Purchase at: Insound (Vinyl) | Amazon (MP3 & CD) | iTunes | MOG

Lyrically, R&B has come a long way since R. Kelly’s comparatively innocent insistence that there “ain’t nothin’ wrong with a little bump and grind.” By today’s standards, Atlanta singer/producer extraordinaire, The-Dream, makes R. Kelly circa 1994 look like Lawrence Welk crossed with The Brady Bunch’s pubescent anthem “Time To Change.” The-Dream loves fucking, and he’s damn good at writing songs about it. The first tastes of his new record, The Love, IV: Diary Of A Mad Man, are “Body Work” and “Fuck My Brains Out,” two tracks that capture opposite spectrums of The-Dream’s songwriting/producing talents, but connected by their blatant nastiness and brutal honesty.

Though both excellent cuts, “Body Work” edges out “Fuck My Brains Out,” if only because it seems to take more risks. A lurching, sparse drumbeat is accompanied by and a synth-bass that rumbles ominously, clashing with The-Dream’s breathy falsetto to the extent that the song almost feels wrong, that it shouldn’t even work. But it does as the chorus bursts open with an unexpected clarity. A plunking piano line burrows underneath the layers of grinding synths, and The-Dream pleads “Show me what I’ve been missin’ / Every time you kiss me / If love is what you’re given, show me what I’m getting” with a sweet sincerity that’s still tinged with pure lust.

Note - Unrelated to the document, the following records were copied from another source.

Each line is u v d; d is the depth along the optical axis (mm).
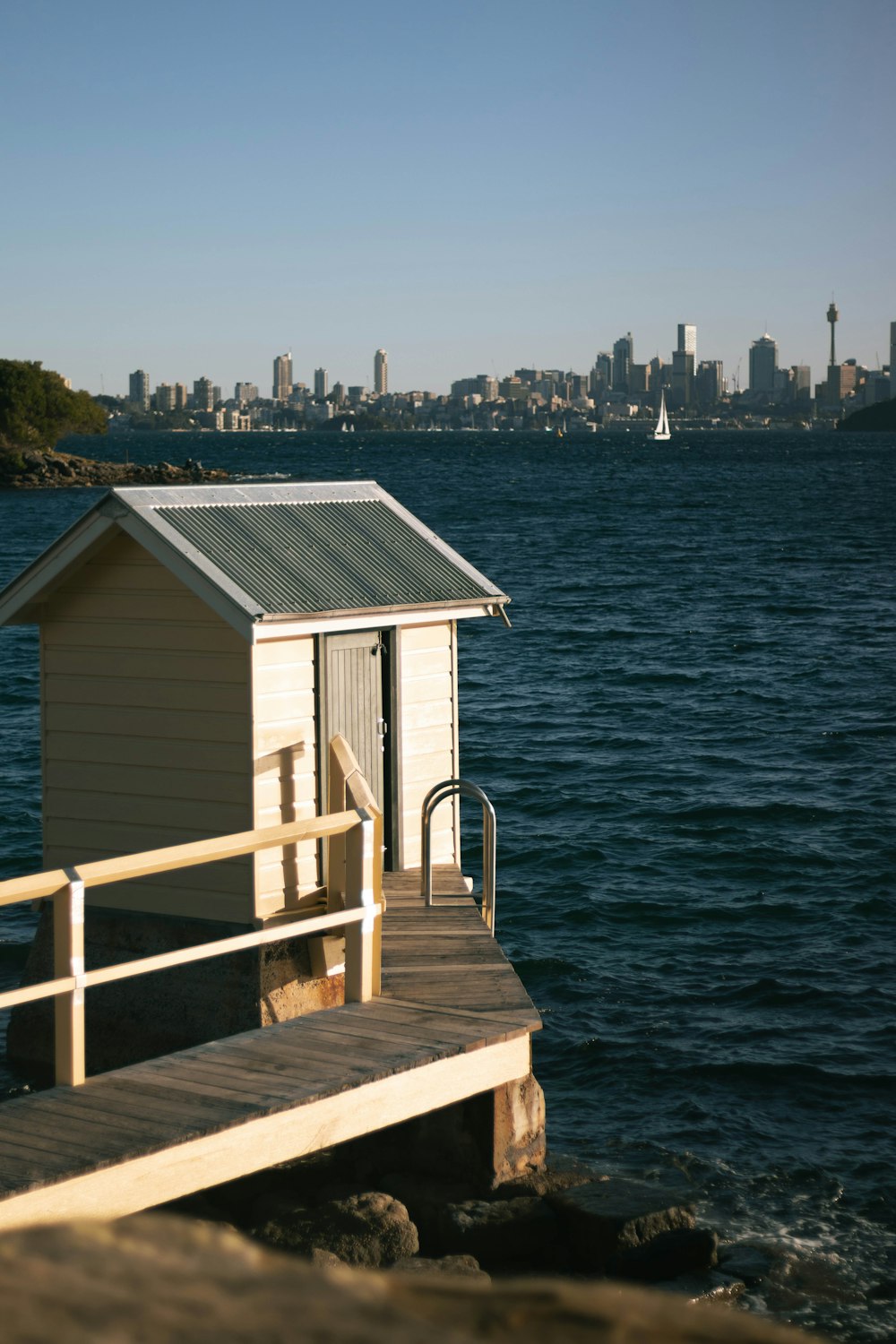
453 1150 9586
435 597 11594
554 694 31734
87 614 11117
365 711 11492
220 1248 1743
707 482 143875
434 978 10273
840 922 16375
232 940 8836
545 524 87688
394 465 197000
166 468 144500
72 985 8180
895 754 25141
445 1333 1628
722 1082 12156
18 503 110938
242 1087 8367
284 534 11516
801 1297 8914
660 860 18906
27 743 27172
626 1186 9414
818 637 40031
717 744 26297
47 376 148375
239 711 10492
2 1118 7918
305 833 9227
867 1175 10570
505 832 20453
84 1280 1638
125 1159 7441
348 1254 8586
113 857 11180
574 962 15055
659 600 49406
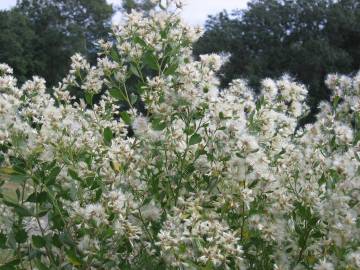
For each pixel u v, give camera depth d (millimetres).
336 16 39094
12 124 3234
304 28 41312
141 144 3650
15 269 3410
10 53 44188
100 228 3053
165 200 3830
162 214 3586
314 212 3533
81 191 3369
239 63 41688
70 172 3215
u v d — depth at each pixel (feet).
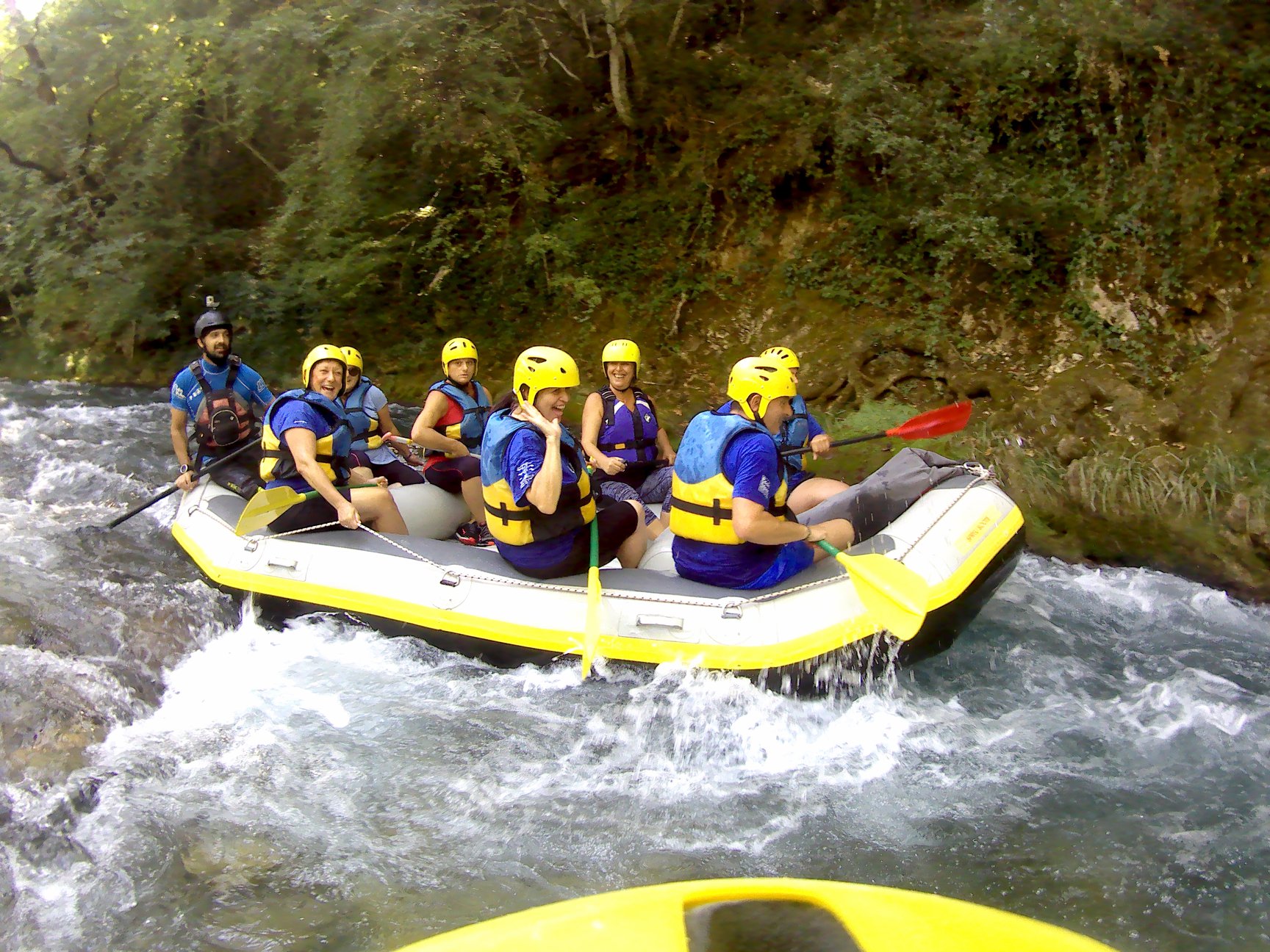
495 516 14.42
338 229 35.29
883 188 30.27
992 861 10.96
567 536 14.39
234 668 14.88
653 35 36.76
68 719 13.06
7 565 17.62
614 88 34.47
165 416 31.35
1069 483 22.20
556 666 14.26
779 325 29.96
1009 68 29.32
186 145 37.96
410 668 14.75
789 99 32.53
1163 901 10.30
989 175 28.40
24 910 10.13
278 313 36.60
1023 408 24.49
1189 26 28.19
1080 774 12.53
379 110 32.89
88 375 38.42
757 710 13.47
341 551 15.72
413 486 18.61
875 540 14.64
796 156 31.35
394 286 36.32
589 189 35.04
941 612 14.15
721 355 30.25
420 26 31.17
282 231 35.06
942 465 15.87
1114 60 28.32
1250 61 26.84
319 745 13.06
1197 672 15.26
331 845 11.15
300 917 10.02
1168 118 27.32
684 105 34.60
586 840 11.32
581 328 32.50
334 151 32.53
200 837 11.23
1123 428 23.50
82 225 38.93
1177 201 26.53
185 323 38.52
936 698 14.40
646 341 31.53
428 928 9.89
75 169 39.37
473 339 34.09
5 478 24.31
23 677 13.67
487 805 11.94
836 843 11.30
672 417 28.27
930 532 14.80
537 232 33.32
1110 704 14.33
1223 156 26.43
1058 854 11.07
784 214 31.89
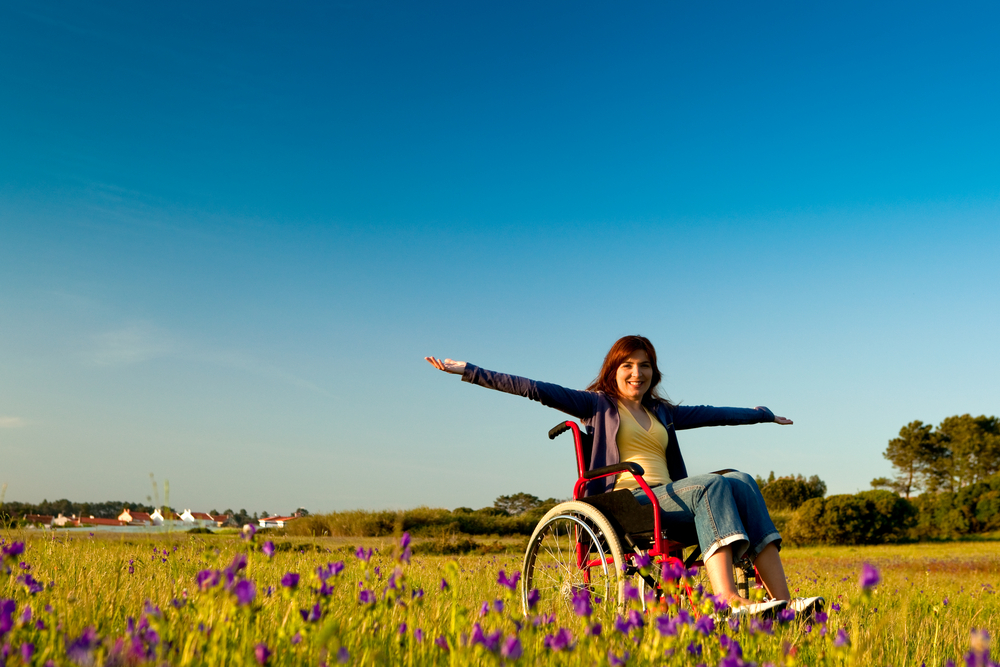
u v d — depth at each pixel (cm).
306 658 165
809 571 1110
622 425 399
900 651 256
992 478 3600
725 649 183
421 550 1666
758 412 461
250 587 155
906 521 2930
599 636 171
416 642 186
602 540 333
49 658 154
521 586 304
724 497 312
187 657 150
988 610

“Body Work” is dense and undulates with an almost subtle lasciviousness; “Fuck My Brains Out,” is—shockingly!—more overt. For all intents and purposes, “Fuck My Brains Out,” is more traditional Dream fare—it takes its major cues from 80s R&B and funk, especially Prince, and is unabashedly filthy. Not that that’s necessarily a bad thing. Here, the synths wail like sirens and studio effects are shortened to sound like mid-coital gasps; and the choral hook is as wonderfully thrilling and big as you’d expect. But more than anything, “Fuck My Brains Out,” reminds me of another monstrous, sex-fueled 80s track: Guns N’ Roses’ “Rocket Queen.” The-Dream’s true talent comes from his ability to make a song as sweet and poignant as it is raunchy. It’s not just that the song’s final 30 seconds—with cries of “I’ll always miss that kiss / A lover’s delight”—mirror the piano ballad that closes Appetite For Destruction; but it’s how this sense of loneliness persists throughout his music. “She know I’m a Virgo / and I’m impossible to please,” he sings, that line rife with both self-aggrandizing prowess, as well as abject emptiness. The-Dream is all about sex, but he wants love more.